The paintings expand the artist’s ongoing explorations of materiality, abstraction, color, and form, which were at the heart of her previous solo shows with the gallery: Wild Braid (2023) and The Absolute Trick (2021).
Stocki’s process-based paintings explore the interwoven nature of creation and destruction, beauty and decay. These dualities find their corollary in her deconstruction and reassembly of textile materials. Stocki references assemblage, Abstract Expressionism, craft traditions, and Color Field painting as she manipulates her central forms and their surrounds. Braids, taking their cue from poet Stanley Kunitz’s “wild braid of creation,” are a recurring motif throughout Stocki’s recent work; in her new series, the artist wraps her tondos with plaited canvas and painted denim.

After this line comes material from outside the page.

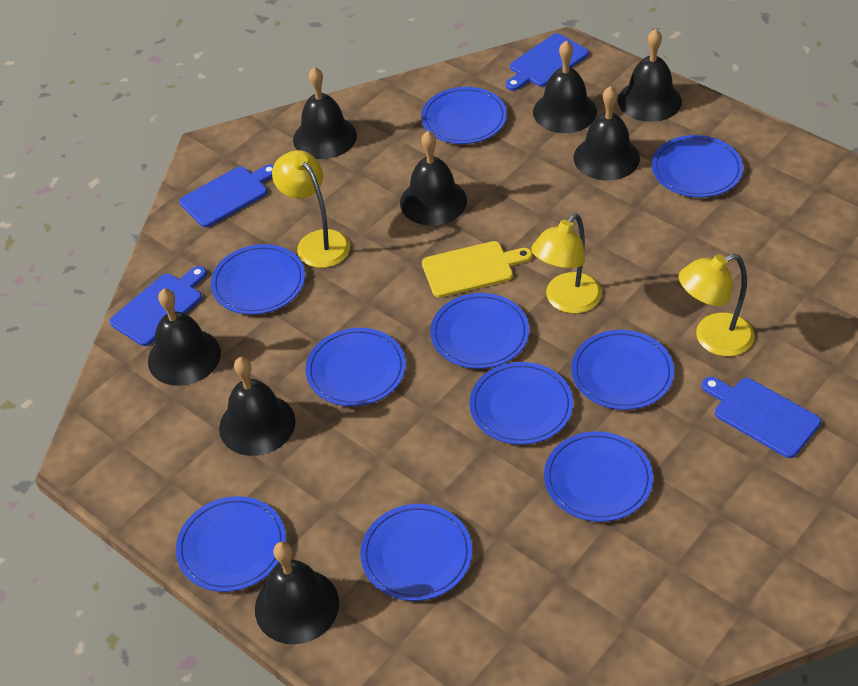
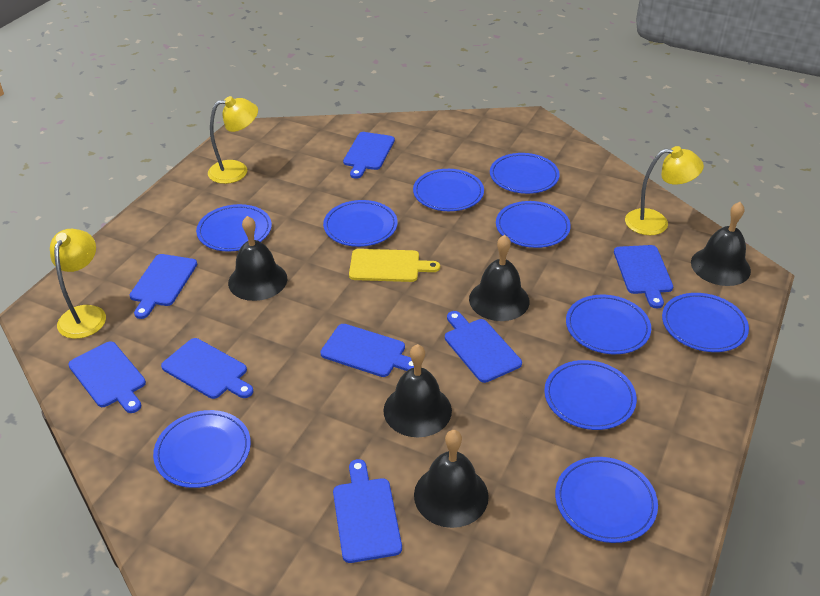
black bell: [148,289,221,386] [219,357,296,456] [255,541,339,644] [293,67,357,159] [400,131,467,226] [533,40,597,133] [574,86,640,181] [618,29,682,122] = 8 -> [228,216,287,301] [383,344,452,437] [414,430,489,528] [469,235,530,321] [691,202,751,286] = 5
blue cutting board: [110,266,207,346] [179,164,274,227] [506,33,589,91] [702,377,821,458] = 4 -> [68,342,146,413] [130,254,197,319] [161,338,253,399] [320,324,414,377] [333,459,402,563] [343,132,395,179] [445,311,522,383] [614,245,673,308] = 8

In a 2023 review of Stocki’s work for the journal AEQAI, Joshua Beckelhimer wrote: “Stocki highlights the vexed relationships between nature, bodies, and power by deceptively organizing them.” The artist’s titles and hues connote earth and sky, ice and bog, while her forms betray the very physical, human endeavors of their making and unmaking: painting, tearing, wrapping, braiding, and tying.
For the artist, canvas, linen, and velvet are skins that can be stretched and manipulated. Wound and stretched around the frame of the tondo, the canvas skin extends and expands the life of the painting. The Shelter, for example, is divided into four quadrants with references to the four seasons and the four “humors” of medieval understandings of the body. The central “X” symbol is employed as both a warning and reminder of the mortality imbued within the beauty of the work.

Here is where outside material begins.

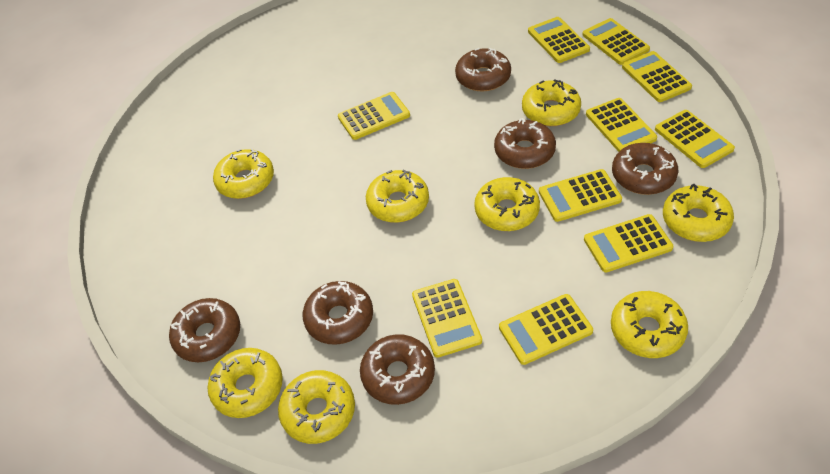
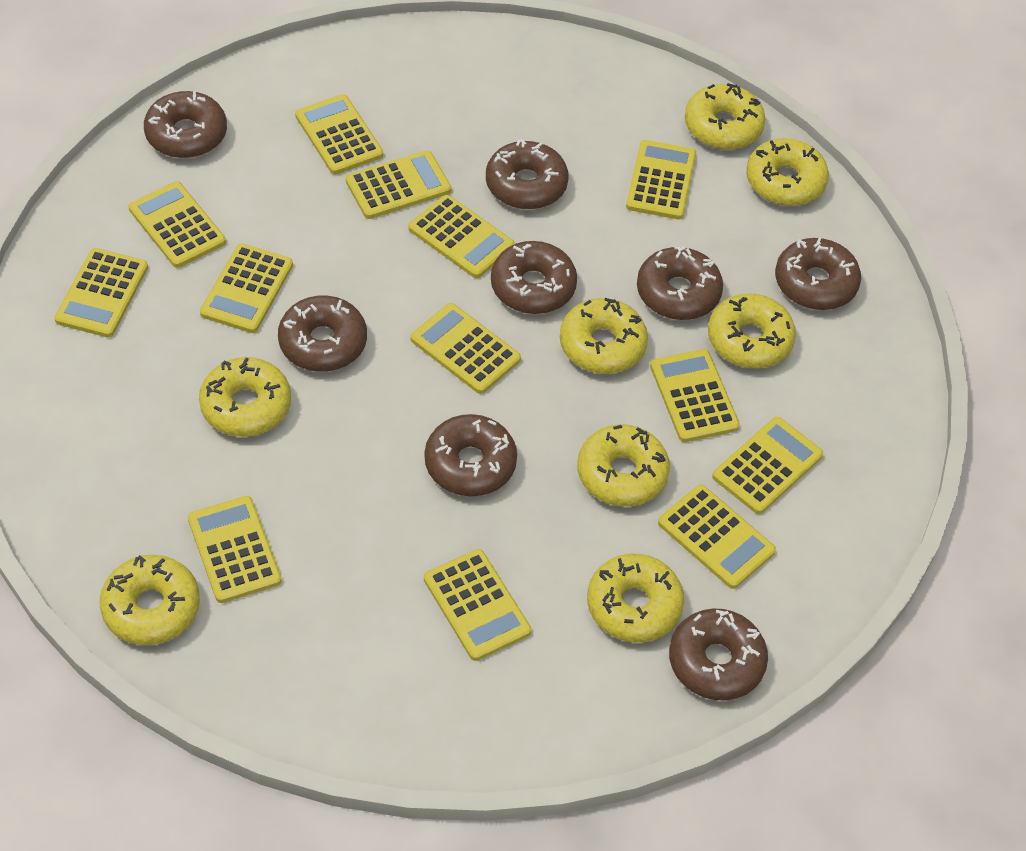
brown donut: [169,298,240,362] [303,281,373,345] [360,334,435,405] [455,48,511,91] [494,118,556,169] [612,143,679,195] = 6 -> [144,91,227,158] [278,295,367,372] [425,414,517,496] [486,139,568,209] [491,241,577,314] [637,247,723,320] [669,608,768,701] [775,238,861,310] = 8
yellow calculator: [338,92,410,140] [412,279,482,358] [499,294,593,365] [528,17,590,63] [539,169,622,222] [582,18,650,65] [584,214,674,272] [586,98,657,152] [622,51,692,102] [655,110,735,168] = 10 -> [54,248,148,338] [129,181,226,268] [188,496,282,603] [200,243,293,333] [295,94,383,174] [346,150,451,219] [408,195,515,278] [410,303,521,394] [424,549,531,661] [626,140,696,219] [650,349,740,442] [658,485,776,589] [712,417,823,514] = 13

When two disparate materials meet in Stocki’s paintings, puckering and tension results. This is especially evident in the sole square work in the new series: In Spinal, velvet strains as it meets the central “spine” of the painting. Tight stitching and loose threads coalesce as the artist herself negotiates between painterly control and release.
Elaine Stocki (b. 1979, Winnipeg, Canada) holds degrees in both Chemistry and Fine Art from the University of Manitoba and an MFA from Yale University. She has exhibited at Art Gallery of Ontario (AGO), Toronto, Canada; Deutsche Guggenheim, Berlin, Germany; Night Gallery, Los Angeles, CA; Cadet Capela, Paris, France; Nicelle Beauchene Gallery, New York, NY; the Philadelphia Museum of Art, Philadelphia, PA; and Thomas Erben Gallery, New York, NY, among others. Her work has been reviewed in Border Crossings Magazine, The New Yorker, The New York Times, and others. In 2019, Stocki's first monograph was published by SKIRA Paris on the occasion of a ten year survey of her work at the Canadian Cultural Centre, Paris, France. Her work is included in the permanent collections of the Los Angeles County Museum of Art (LACMA), Los Angeles, CA and the Philadelphia Museum of Art, Philadelphia, PA. She is a 2023-4 Sharpe-Walentas Studio Program Awardee, New York, NY. Stocki lives and works in Los Angeles, CA.